Finalmente, tenemos la exigencia de unas leyes justas. Roma estableció durante la República un modelo de limitación de poderes muy interesante que serviría de inspiración a Locke, Montesquieu y tantos pensadores que han reflexionado sobre el riesgo de concentrar el poder en una persona o un grupo, ya que conduce, necesariamente, a la tiranía. Sánchez ha impuesto una ley de Amnistía que responde a un fin ilegítimo que la hace nula en el fondo y en la forma. Me es igual lo que digan los juristas sanchistas como Pérez Royo o Martín Pallín. No me influye la actual composición del Tribunal Constitucional bajo la presidencia de Cándido Conde-Pumpido y sus colaboradoras. No les importa mancharse la toga, como estamos viendo, para servir al uso alternativo del Derecho. Tendrán en su conciencia haber apoyado una norma que hubiera causado una profunda repugnancia en Cicerón, pero también en todos los grandes juristas que desde el siglo XVIII han defendido el Estado de Derecho, el imperio de la ley y la separación de poderes. Nada podrá borrar el fin ilegítimo de aprobar una amnistía para comprar los votos que le han permitido seguir en la presidencia del Gobierno. Ningún constitucionalista decente puede considerar que es un fin legítimo. A las leyes justas, que desgraciadamente no cumplimos en este y otros casos, Cicerón hoy hubiera actualizado su reflexión incorporando la exigencia de un Poder Judicial independiente.

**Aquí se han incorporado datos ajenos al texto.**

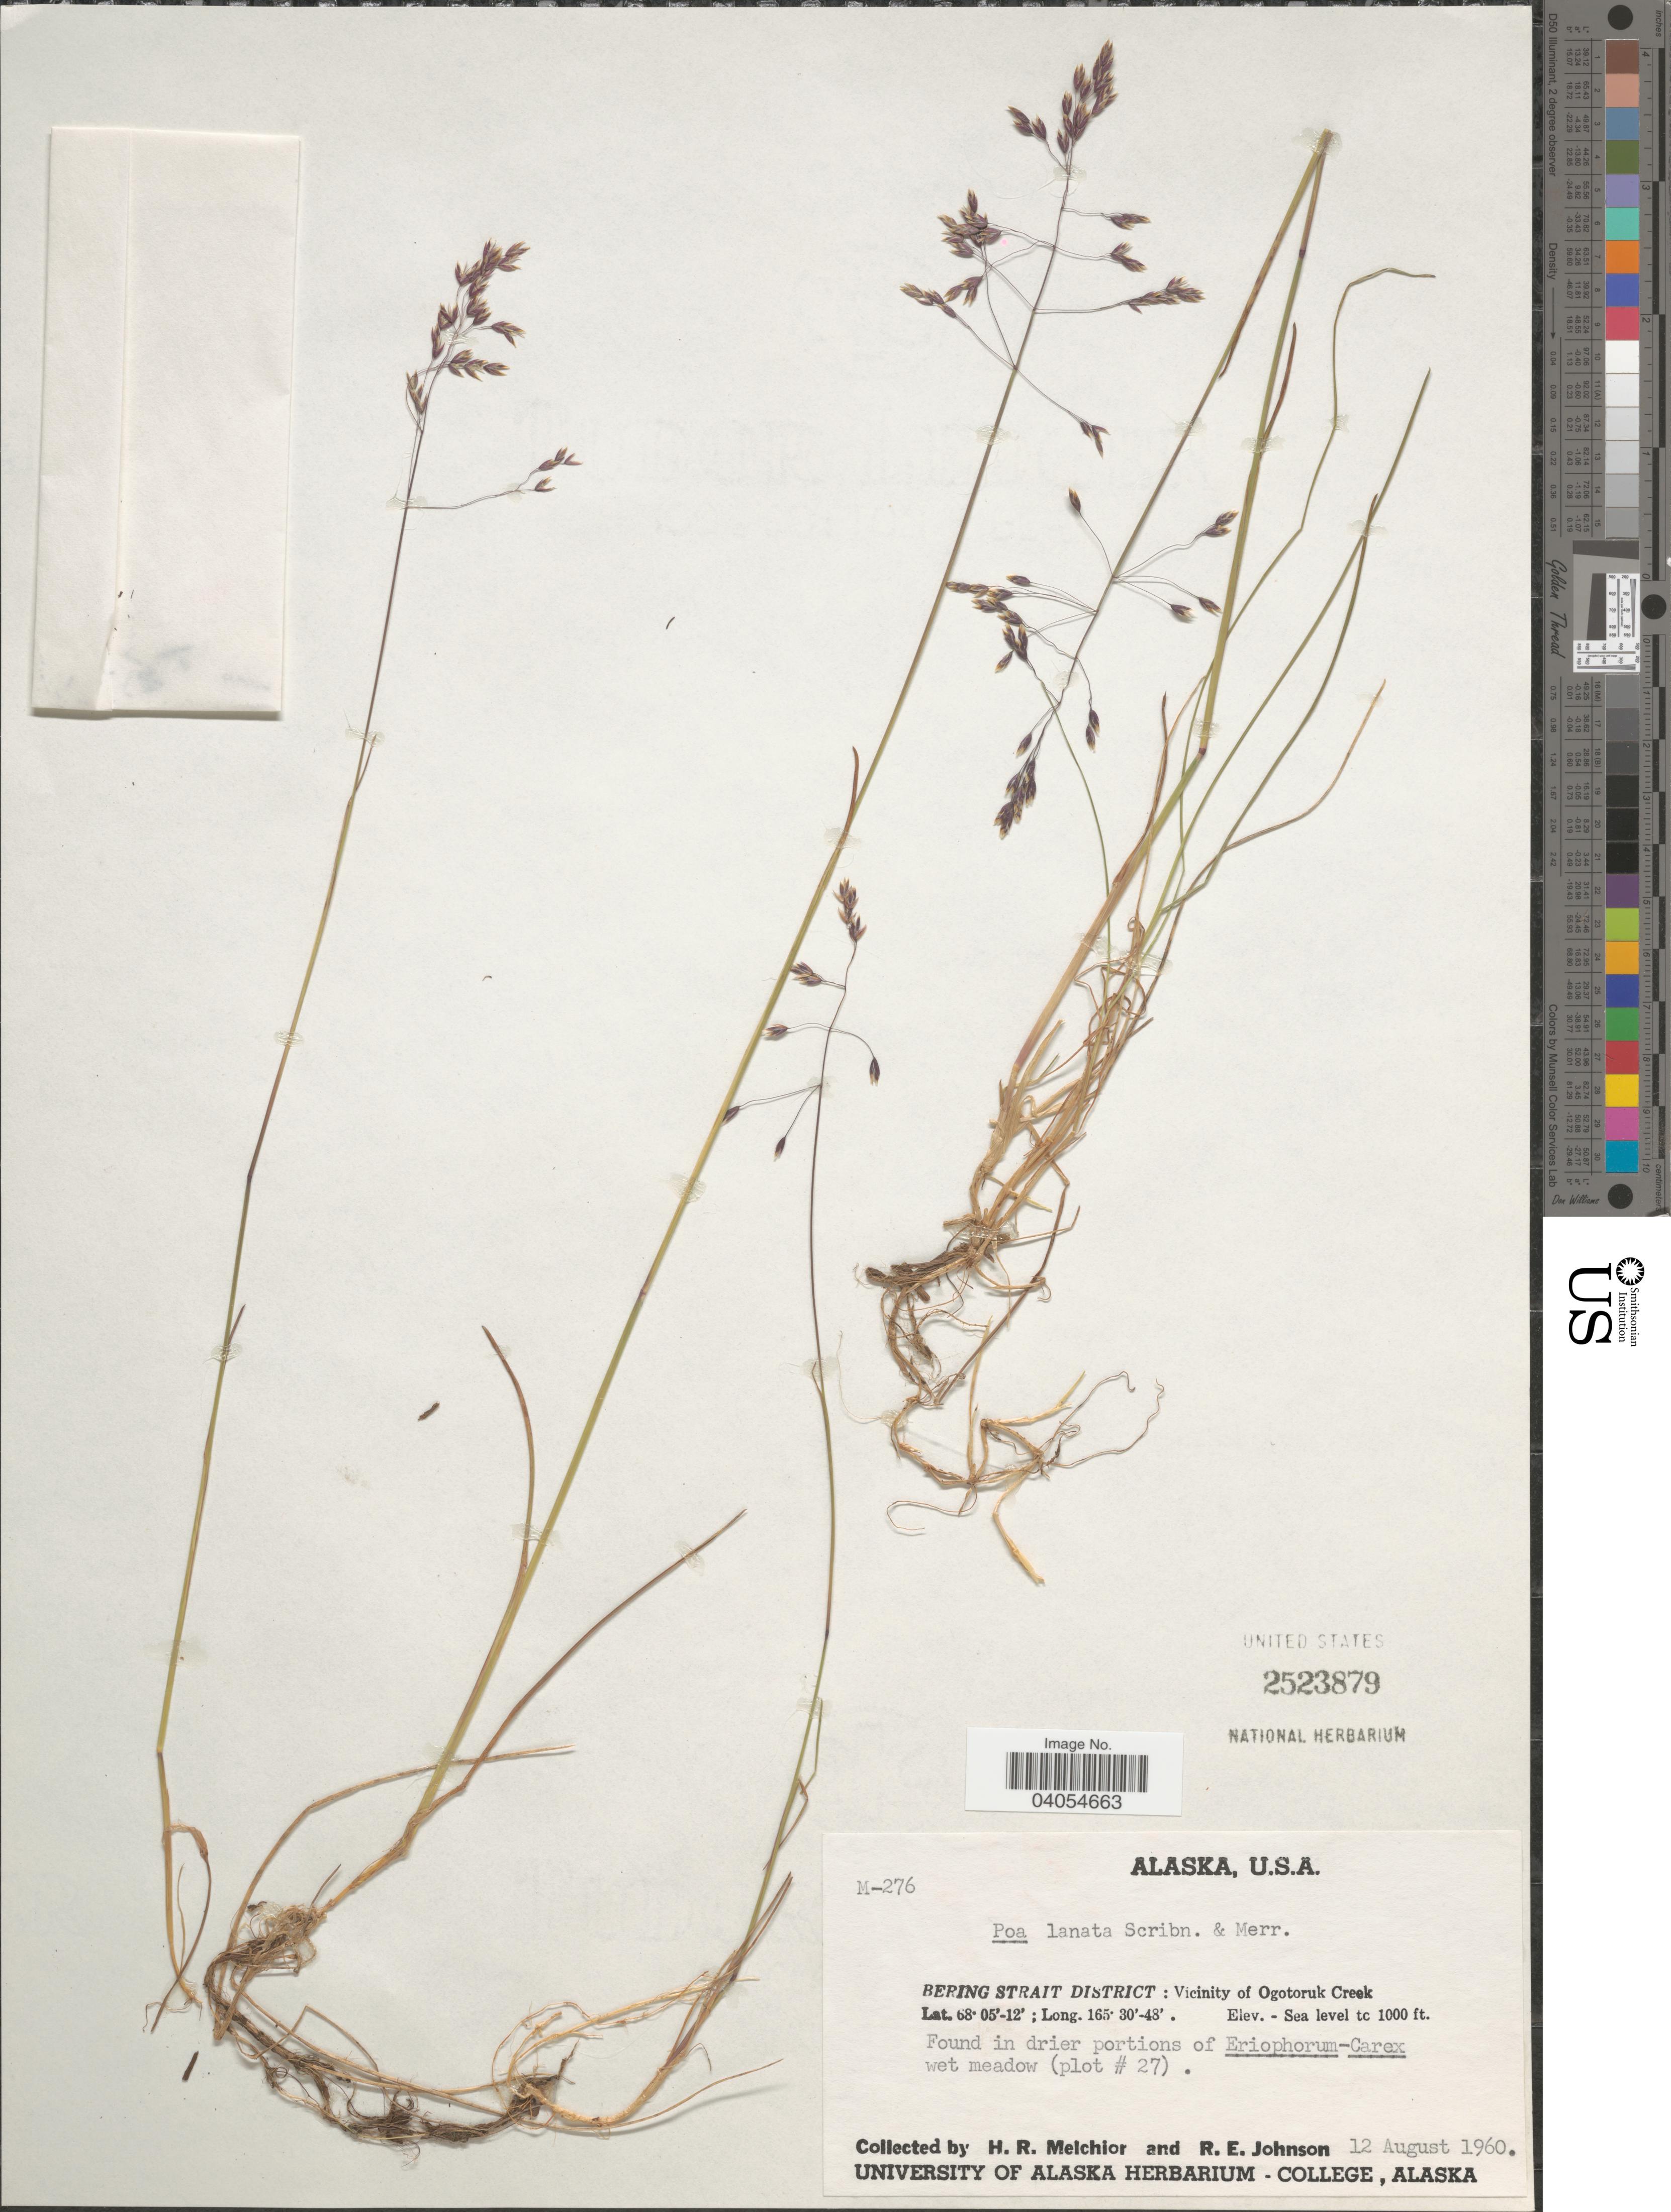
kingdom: Plantae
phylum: Tracheophyta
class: Liliopsida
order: Poales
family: Poaceae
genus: Poa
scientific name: Poa arctica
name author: R. Br.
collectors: H. R. Melchior & R. Johnson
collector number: M-276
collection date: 1960-08-12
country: United States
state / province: Alaska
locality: Bering Strait District: Vicinity of Ogotoruk Creek. Plot #27.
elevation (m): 0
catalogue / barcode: US 2523879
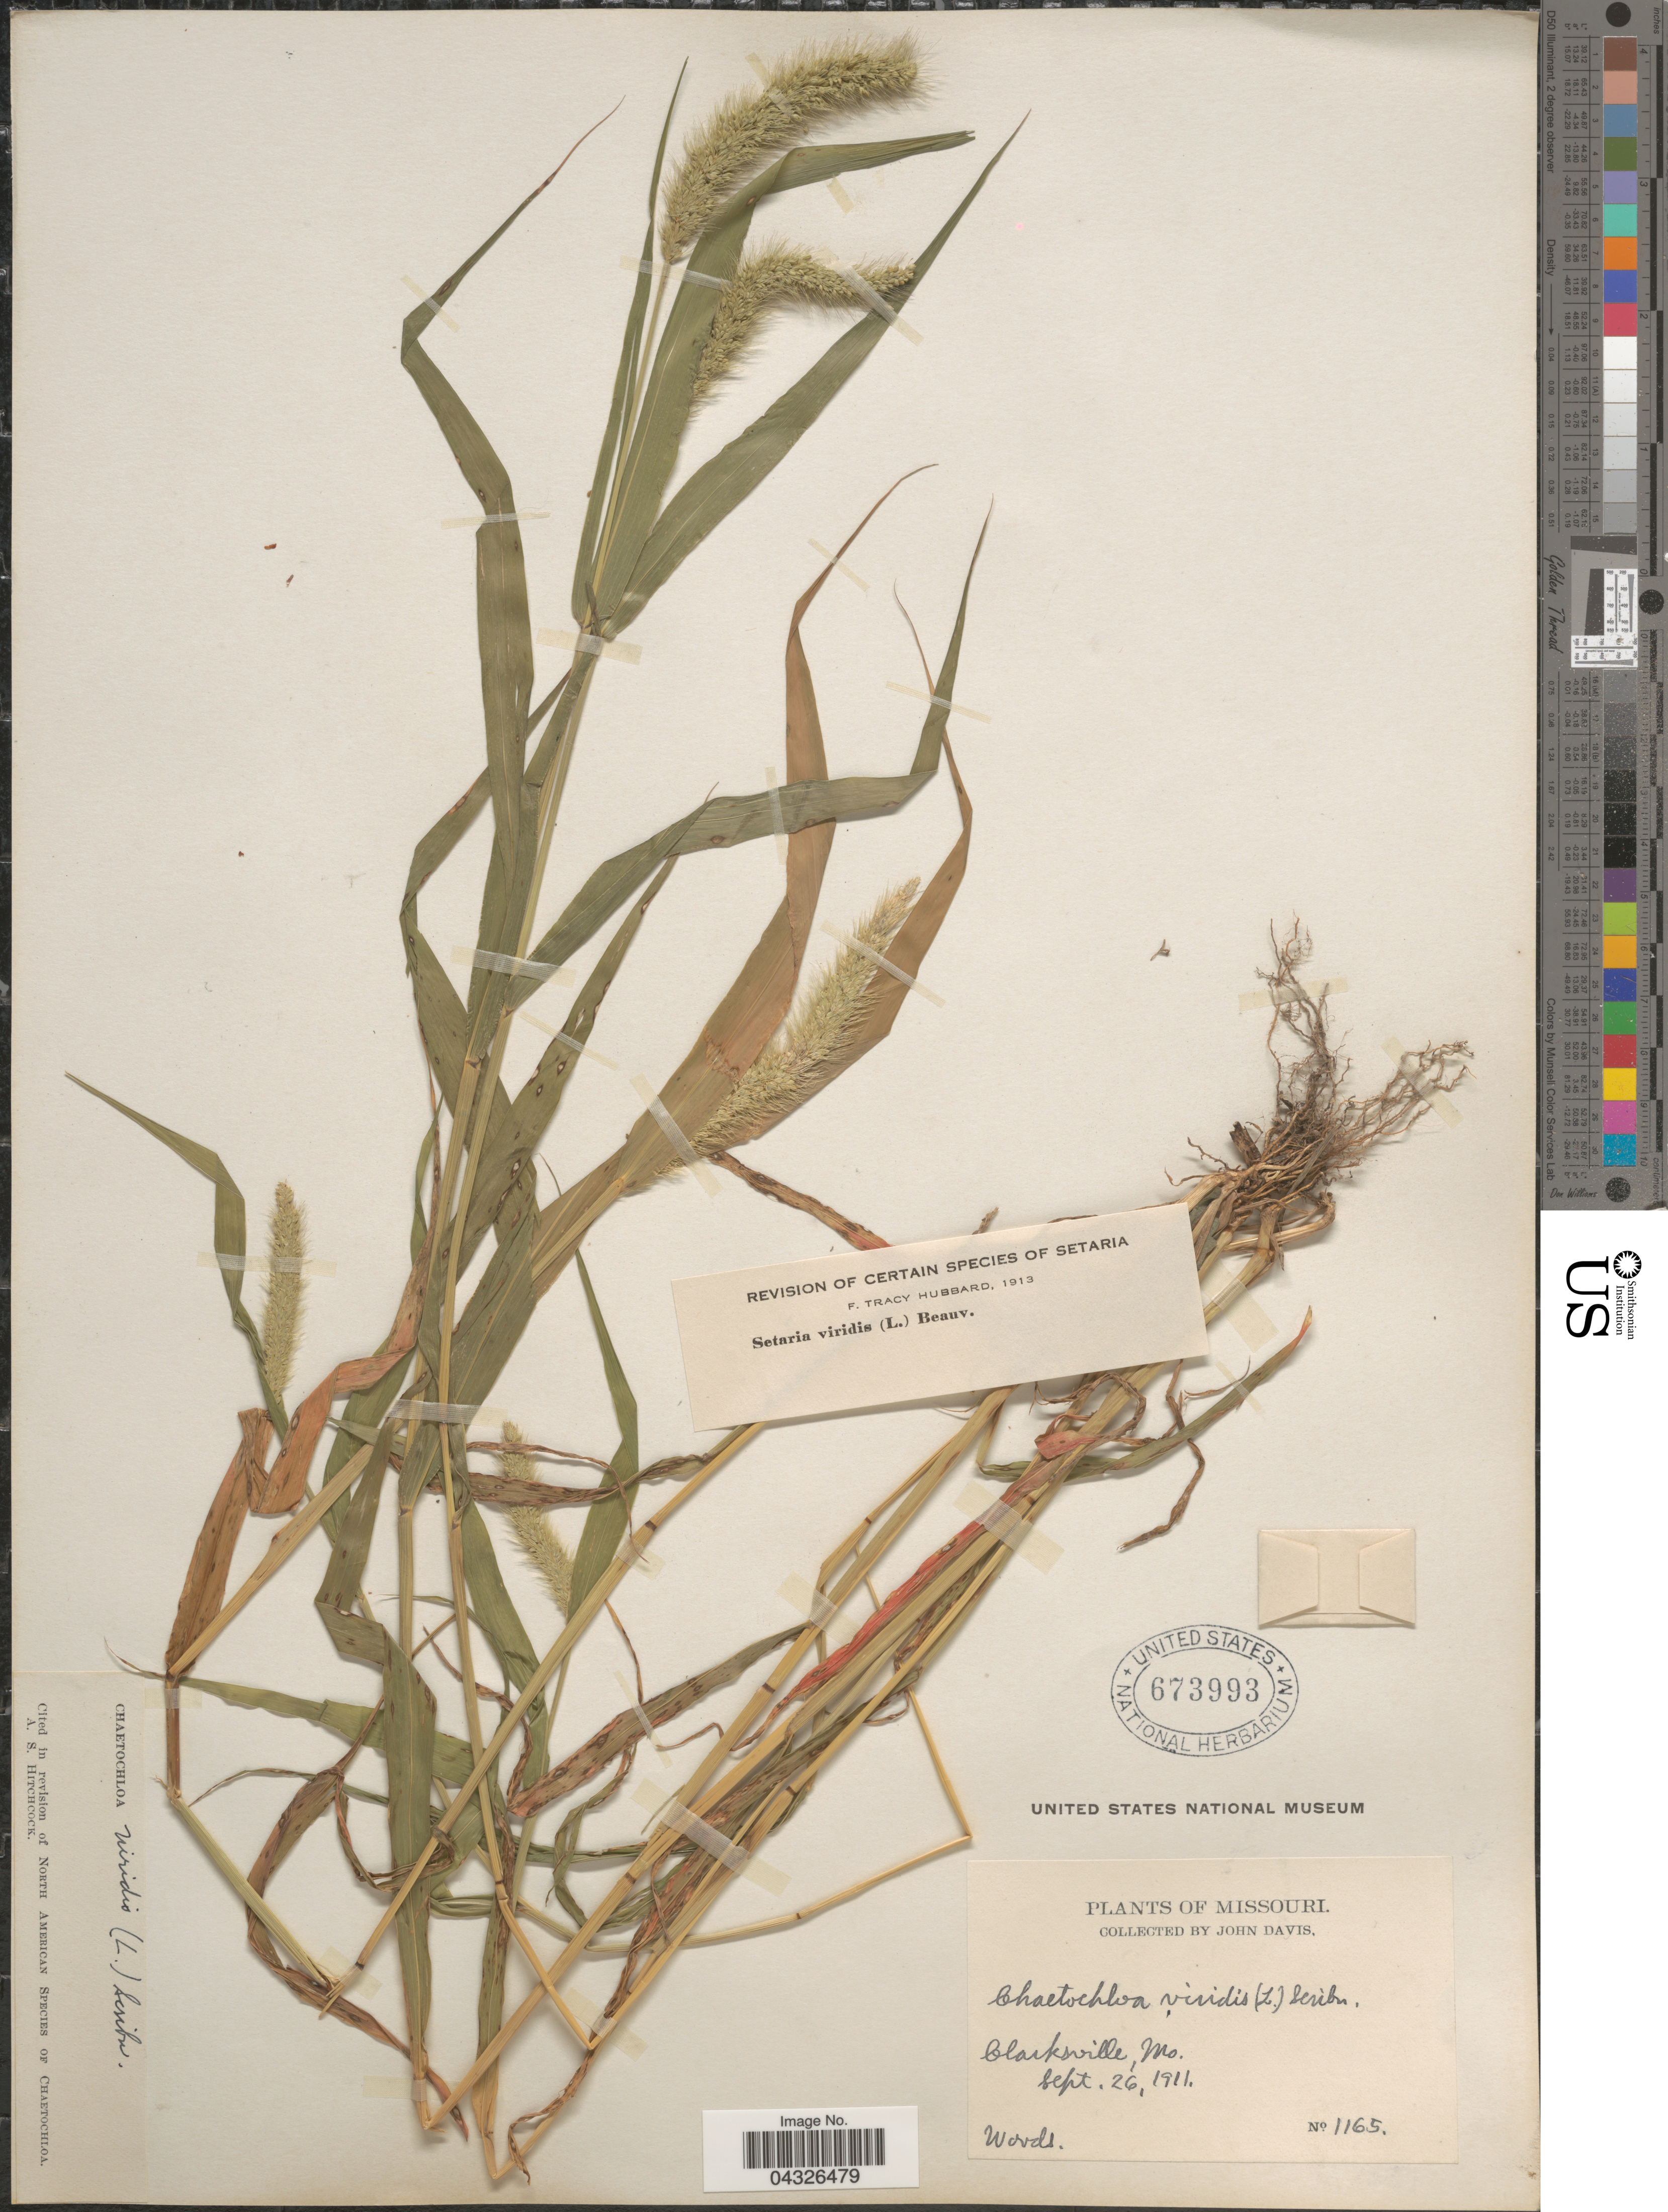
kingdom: Plantae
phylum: Tracheophyta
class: Liliopsida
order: Poales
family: Poaceae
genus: Setaria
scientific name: Setaria viridis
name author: (L.) P. Beauv.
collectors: J. Davis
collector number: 1165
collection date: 1911-09-26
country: United States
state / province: Missouri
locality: Clarksville. Woods.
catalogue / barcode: US 673993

La democracia solo puede funcionar con una Justicia independiente, pero el sanchismo y sus aliados quieren someterla a un modelo de abominable Justicia Popular al servicio de sus intereses partidistas.

Desde la Transición hasta nuestros días, la izquierda ha practicado el lawfare utilizando a las asociaciones y fundaciones que controlaba. Ahora asistimos a un nuevo hito que es señalar y amedrentar a los jueces que no le gustan a Sánchez. Es un caudillo, como sucedía en el siglo XIX, que se considera la única fuente de libertad, legalidad y progreso. Por ello, la guerra de trincheras es la estrategia para consagrar la mutación constitucional. La única democracia es la que obtenga su legitimidad en el sanchismo.